IN monarchies, policy effects great things with as little virtue as possible. Thus, in the nicest machines, art has reduced the number of movements, springs, and wheels.
The state subsists independently of the love of our country, of the thirst of true glory, of self-denial, of the sacrifice of our dearest interests, and of all those heroic virtues which we admire in the ancients, and to us are known only by story.
The laws supply here the place of those virtues; they are by no means wanted, and the state dispenses with them: an action, performed here in secret, is, in some measure, of no consequence.
Though all crimes be, in their own nature, public, yet there is a distinction between crimes really public and those that are private, which are so called, because they are more injurious to individuals than to the community.
Now, in republics, private crimes are more public; that is, they attack the constitution more than they do individuals: and, in monarchies, public crimes are more private; that is, they are more prejudicial to private people than to the constitution.

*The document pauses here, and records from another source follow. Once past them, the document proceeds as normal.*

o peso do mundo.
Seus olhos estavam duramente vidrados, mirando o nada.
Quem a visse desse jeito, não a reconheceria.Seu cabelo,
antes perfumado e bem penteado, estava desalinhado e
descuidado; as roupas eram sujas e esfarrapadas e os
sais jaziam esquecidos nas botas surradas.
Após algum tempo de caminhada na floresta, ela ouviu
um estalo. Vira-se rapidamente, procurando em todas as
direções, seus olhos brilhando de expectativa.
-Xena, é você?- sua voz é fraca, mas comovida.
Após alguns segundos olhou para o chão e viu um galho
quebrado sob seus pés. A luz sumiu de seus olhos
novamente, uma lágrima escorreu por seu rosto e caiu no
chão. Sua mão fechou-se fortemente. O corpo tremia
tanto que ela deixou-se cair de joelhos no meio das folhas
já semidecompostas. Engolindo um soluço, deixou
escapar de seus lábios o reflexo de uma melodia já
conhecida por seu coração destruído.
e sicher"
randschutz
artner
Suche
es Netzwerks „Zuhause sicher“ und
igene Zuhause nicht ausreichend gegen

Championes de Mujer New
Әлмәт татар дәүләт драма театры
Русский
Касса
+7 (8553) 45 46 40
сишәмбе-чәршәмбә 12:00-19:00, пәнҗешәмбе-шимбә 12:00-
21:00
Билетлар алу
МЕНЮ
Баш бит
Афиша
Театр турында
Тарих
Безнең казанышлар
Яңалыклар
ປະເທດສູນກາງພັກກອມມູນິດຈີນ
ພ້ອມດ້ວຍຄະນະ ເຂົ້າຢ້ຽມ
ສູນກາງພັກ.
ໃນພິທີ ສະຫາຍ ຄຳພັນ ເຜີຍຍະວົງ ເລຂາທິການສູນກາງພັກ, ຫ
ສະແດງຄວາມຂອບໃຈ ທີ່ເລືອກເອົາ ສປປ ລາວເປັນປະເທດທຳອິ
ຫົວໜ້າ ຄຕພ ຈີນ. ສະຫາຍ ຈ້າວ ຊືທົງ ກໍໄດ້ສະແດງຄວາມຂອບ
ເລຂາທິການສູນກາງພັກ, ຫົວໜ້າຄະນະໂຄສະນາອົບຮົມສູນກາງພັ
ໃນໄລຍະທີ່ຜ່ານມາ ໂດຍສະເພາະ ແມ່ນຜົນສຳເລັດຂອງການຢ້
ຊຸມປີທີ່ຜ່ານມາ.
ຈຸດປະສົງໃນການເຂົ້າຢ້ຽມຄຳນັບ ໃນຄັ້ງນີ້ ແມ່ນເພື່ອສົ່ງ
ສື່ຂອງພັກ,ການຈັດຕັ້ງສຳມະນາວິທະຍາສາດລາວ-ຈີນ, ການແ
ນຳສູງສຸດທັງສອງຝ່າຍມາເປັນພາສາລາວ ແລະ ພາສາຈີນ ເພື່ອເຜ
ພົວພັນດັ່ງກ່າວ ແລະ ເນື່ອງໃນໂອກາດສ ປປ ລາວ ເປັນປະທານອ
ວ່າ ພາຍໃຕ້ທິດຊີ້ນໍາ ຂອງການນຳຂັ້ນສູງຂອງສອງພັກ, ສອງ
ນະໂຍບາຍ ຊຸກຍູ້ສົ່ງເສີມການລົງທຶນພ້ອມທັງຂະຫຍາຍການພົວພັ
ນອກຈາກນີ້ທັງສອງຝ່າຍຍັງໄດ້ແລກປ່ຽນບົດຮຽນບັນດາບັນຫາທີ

I beg that no one will be offended with what I have been saying; my observations are founded on the unanimous testimony of historians. I am not ignorant that virtuous princes are no such very rare instances; but I venture to affirm, that, in a monarchy, it is extremely difficult for the people to be virtuous†41.
Let us compare what the historians of all ages have asserted concerning the courts of monarchs; let us recollect the conversations and sentiments of people of all countries in respect to the wretched character of courtiers; and we shall find, that these are not airy speculations, but truths, confirmed by a sad and melancholy experience.
Ambition in idleness, meanness mixed with pride, a desire of riches without industry, aversion to truth, flattery, perfidy, violation of engagements, contempt of civil duties, fear of the prince’s virtue, hope from his weakness, but, above all, a perpetual ridicule cast upon virtue, are, I think, the characteristics by which most courtiers, in all ages and countries, have been constantly distinguished. Now, it is exceeding difficult for the leading men of the nation to be knaves, and the inferior sort to be honest; for the former to be cheats, and the latter to rest satisfied with being only dupes.
But, if there should chance to be some unlucky honest man†42 among the people, cardinal Richelieu, in his political testament, seems to hint that a prince
should take care not to employ him†43. So true is it, that virtue is not the spring of this government. It is not, indeed, excluded, but it is not the spring of government.